Aircraft that were fitted with self-sealing tanks managed to withstand much more damage than those with conventional fuel tanks. For instance, combat experience in the Pacific War showed that the self-sealing fuel tank-equipped American aircraft had better chances of surviving damage to fuel tanks than the Japanese aircraft designs without self-sealing fuel tanks, such as the Mitsubishi A6M Zero.

==Modern use==
Most jet fighters and all US military rotary wing aircraft use some type of self-sealing tanks. Military rotary wing fuel tanks have the additional feature of being crashworthy. High altitudes require the tanks to be pressurised, making self-sealing difficult. Newer technologies have brought advances like inert foam-filled tanks to prevent detonation. This foam is an open cell foam that effectively divides the gas space above the remaining fuel into thousands of small spaces, none of which contain sufficient vapour to support combustion. This foam also serves to reduce fuel slosh. Major manufacturers of this technology include Hutchinson, Amfuel (ex. Zodiac) (formerly Firestone), Meggitt (formerly Goodyear), Robertson Fuel Systems, GKN USA, FPT Industries, and Safran Aerosystems. FPT is now part of GKN. For military use, tanks are qualified to MIL-DTL-27422 (includes crashworthiness requirements) or MIL-DTL-5578 (non-crashworthy). An aircraft fuel tank sometimes consists of several interconnected fuel cells. The interconnecting hoses are typically also self-sealing.
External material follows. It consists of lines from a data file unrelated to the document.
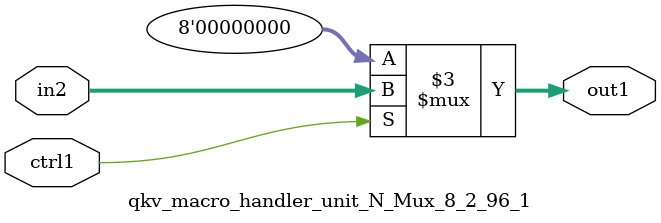
<source format=v>

`timescale 1ps / 1ps


module qkv_macro_handler_unit_N_Mux_8_2_96_1( in2, ctrl1, out1 );

    input [7:0] in2;
    input ctrl1;
    output [7:0] out1;
    reg [7:0] out1;

    
    // rtl_process:qkv_macro_handler_unit_N_Mux_8_2_96_1/qkv_macro_handler_unit_N_Mux_8_2_96_1_thread_1
    always @*
      begin : qkv_macro_handler_unit_N_Mux_8_2_96_1_thread_1
        case (ctrl1) 
          1'b1: 
            begin
              out1 = in2;
            end
          default: 
            begin
              out1 = 8'd000;
            end
        endcase
      end

endmodule



</source>
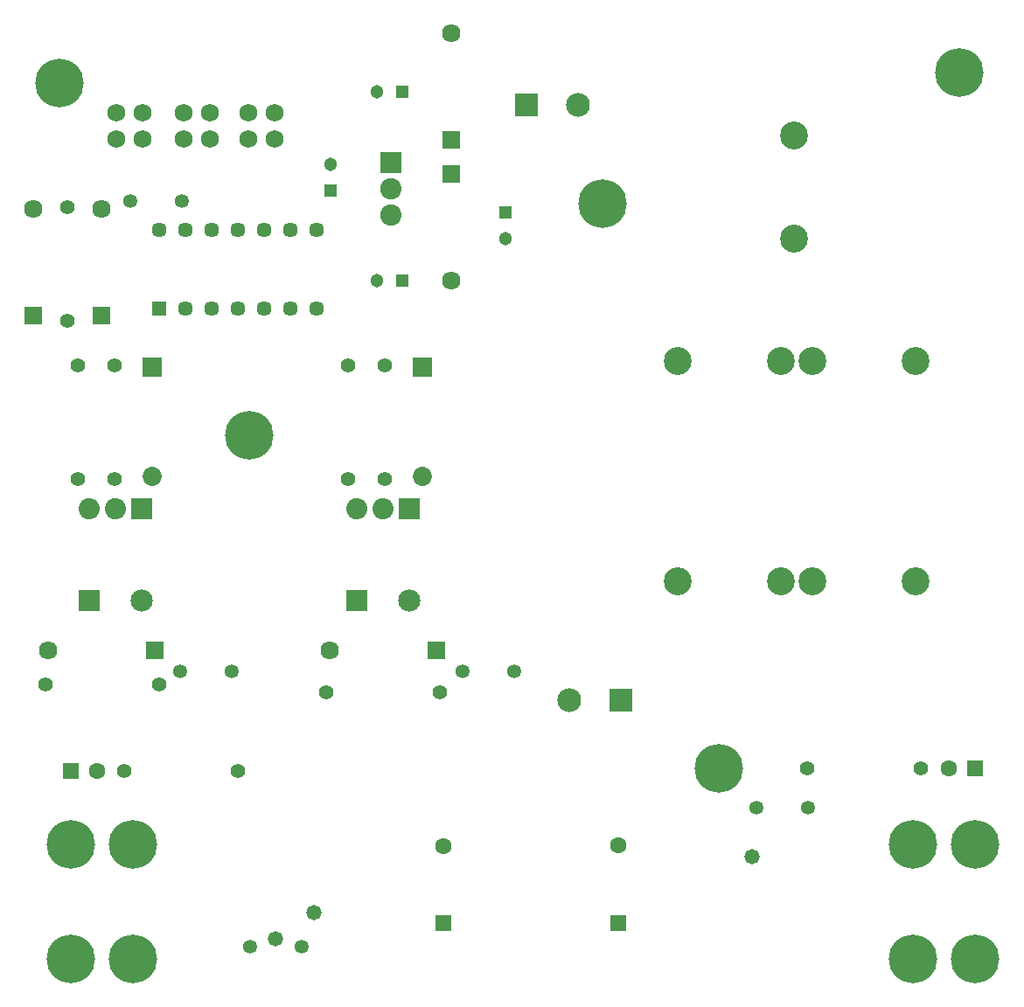
<source format=gbs>
G04*
G04 #@! TF.GenerationSoftware,Altium Limited,Altium Designer,23.8.1 (32)*
G04*
G04 Layer_Color=16711935*
%FSLAX25Y25*%
%MOIN*%
G70*
G04*
G04 #@! TF.SameCoordinates,826F1502-A096-44AE-8D0B-28D4DE97D3ED*
G04*
G04*
G04 #@! TF.FilePolarity,Negative*
G04*
G01*
G75*
%ADD16C,0.18517*%
%ADD17C,0.09068*%
%ADD18R,0.09068X0.09068*%
%ADD19R,0.08064X0.08064*%
%ADD20C,0.08064*%
%ADD21R,0.05131X0.05131*%
%ADD22C,0.05131*%
%ADD23C,0.10642*%
%ADD24R,0.06312X0.06312*%
%ADD25C,0.06312*%
%ADD26C,0.05524*%
%ADD27R,0.07060X0.07060*%
%ADD28C,0.07060*%
%ADD29R,0.08123X0.08123*%
%ADD30C,0.08123*%
%ADD31C,0.05328*%
%ADD32C,0.08438*%
%ADD33R,0.08438X0.08438*%
%ADD34C,0.06883*%
%ADD35R,0.06312X0.06312*%
%ADD36R,0.07060X0.07060*%
%ADD37R,0.05721X0.05721*%
%ADD38C,0.05721*%
%ADD39R,0.07296X0.07296*%
%ADD40C,0.07296*%
%ADD41R,0.05131X0.05131*%
%ADD42C,0.05800*%
D16*
X191500Y379000D02*
D03*
X468122Y179500D02*
D03*
X444500D02*
D03*
Y223000D02*
D03*
X468122D02*
D03*
X370500Y252000D02*
D03*
X147122Y223000D02*
D03*
X462000Y517500D02*
D03*
X326000Y467500D02*
D03*
X119000Y513500D02*
D03*
X147122Y179500D02*
D03*
X123500D02*
D03*
Y223000D02*
D03*
D17*
X313315Y278000D02*
D03*
X316843Y505000D02*
D03*
D18*
X333000Y278000D02*
D03*
X297158Y505000D02*
D03*
D19*
X252500Y351248D02*
D03*
X150500D02*
D03*
D20*
X242500D02*
D03*
X232500D02*
D03*
X140500D02*
D03*
X130500D02*
D03*
D21*
X249843Y438000D02*
D03*
Y510000D02*
D03*
D22*
X240000Y438000D02*
D03*
Y510000D02*
D03*
X222500Y482421D02*
D03*
X289000Y454157D02*
D03*
D23*
X445343Y323500D02*
D03*
X405972D02*
D03*
Y407500D02*
D03*
X445343D02*
D03*
X394000Y323500D02*
D03*
X354630D02*
D03*
X399000Y493500D02*
D03*
Y454130D02*
D03*
X354630Y407500D02*
D03*
X394000D02*
D03*
D24*
X468000Y252000D02*
D03*
X123500Y251000D02*
D03*
D25*
X458000Y252000D02*
D03*
X332000Y222764D02*
D03*
X265500Y222500D02*
D03*
X133500Y251000D02*
D03*
D26*
X447500Y252000D02*
D03*
X404193D02*
D03*
X157000Y284000D02*
D03*
X113693D02*
D03*
X126000Y405901D02*
D03*
Y362594D02*
D03*
X140152Y405901D02*
D03*
Y362594D02*
D03*
X229000Y405901D02*
D03*
Y362594D02*
D03*
X243152Y405901D02*
D03*
Y362594D02*
D03*
X264154Y281248D02*
D03*
X220847D02*
D03*
X122258Y422847D02*
D03*
Y466153D02*
D03*
X143846Y251000D02*
D03*
X187153D02*
D03*
D27*
X268500Y491606D02*
D03*
X109258Y424606D02*
D03*
X135258D02*
D03*
X268500Y478894D02*
D03*
D28*
Y532394D02*
D03*
X114760Y297248D02*
D03*
X222106D02*
D03*
X109258Y465394D02*
D03*
X135258D02*
D03*
X268500Y438106D02*
D03*
D29*
X245500Y483000D02*
D03*
D30*
Y473000D02*
D03*
Y463000D02*
D03*
D31*
X191657Y184000D02*
D03*
X211343D02*
D03*
X384658Y237000D02*
D03*
X404343D02*
D03*
X184843Y289248D02*
D03*
X165157D02*
D03*
X292342Y289000D02*
D03*
X272657D02*
D03*
X146158Y468500D02*
D03*
X165842D02*
D03*
D32*
X252500Y315964D02*
D03*
X150500D02*
D03*
D33*
X232500D02*
D03*
X130500D02*
D03*
D34*
X201000Y502000D02*
D03*
Y492000D02*
D03*
X191000D02*
D03*
Y502000D02*
D03*
X176496D02*
D03*
Y492000D02*
D03*
X166496D02*
D03*
Y502000D02*
D03*
X150748D02*
D03*
Y492000D02*
D03*
X140748D02*
D03*
Y502000D02*
D03*
D35*
X332000Y193236D02*
D03*
X265500Y192972D02*
D03*
D36*
X155547Y297248D02*
D03*
X262894D02*
D03*
D37*
X157000Y427500D02*
D03*
D38*
X167000D02*
D03*
X177000D02*
D03*
X187000D02*
D03*
X197000D02*
D03*
X207000D02*
D03*
X217000D02*
D03*
Y457500D02*
D03*
X207000D02*
D03*
X197000D02*
D03*
X187000D02*
D03*
X177000D02*
D03*
X167000D02*
D03*
X157000D02*
D03*
D39*
X154500Y405212D02*
D03*
X257500D02*
D03*
D40*
X154500Y363480D02*
D03*
X257500D02*
D03*
D41*
X222500Y472579D02*
D03*
X289000Y464000D02*
D03*
D42*
X383000Y218500D02*
D03*
X216000Y197000D02*
D03*
X201500Y187000D02*
D03*
M02*

</source>
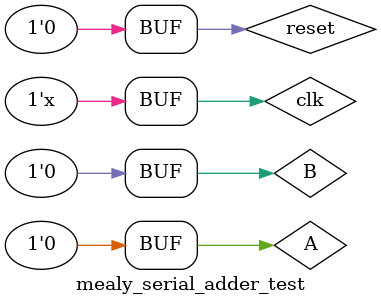
<source format=v>
module mealy_serial_adder_test;
reg A, B, clk, reset;
wire sum, carry;

mealy_serial_adder SA(sum, carry, A, B, clk, reset);

initial 
begin
	clk = 1'b0;
	$monitor($time, "sum=%b, carry=%b, A=%b, B=%b, clk, reset\n", sum, carry, A, B, clk, reset);
	#5 A = 1'b1; B = 1'b0; reset = 1'b0;  	//sum = 1 , carry = 0
	#10 A = 1'b0; B = 1'b1; reset = 1'b0;	//sum = 1 , carry = 0
	#10 A = 1'b1; B = 1'b1; reset = 1'b0;	//sum = 0 , carry = 1
	#10 A = 1'b1; B = 1'b1; reset = 1'b0;	//sum = 1 , carry = 1
	#10 A = 1'b0; B = 1'b0; reset = 1'b0;	//sum = 1 , carry = 0
	#10 A = 1'b1; B = 1'b1; reset = 1'b0;	//sum = 0 , carry = 1
	#10 A = 1'b1; B = 1'b0; reset = 1'b1;	//sum = 0 , carry = 0
	#10 A = 1'b1; B = 1'b1; reset = 1'b0;	//sum = 0 , carry = 1
	#10 A = 1'b0; B = 1'b0; reset = 1'b0;	//sum = 1 , carry = 0
	#10 A = 1'b0; B = 1'b0; reset = 1'b0;	//sum = 0 , carry = 0
end

always
begin
	#10 clk = ~clk;
end
endmodule

</source>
In addition to military aircraft, some military LAND vehicles feature self-sealing fuel tanks, such as the United States Marine Corps' LAV-AT armoured vehicles. A notable example of a non-military vehicle that uses self-sealing fuel tanks is the US presidential state car, having used them since John F. Kennedy's SS-100-X.

Self-sealing fuel tanks using military technology are also required in some motorsport categories.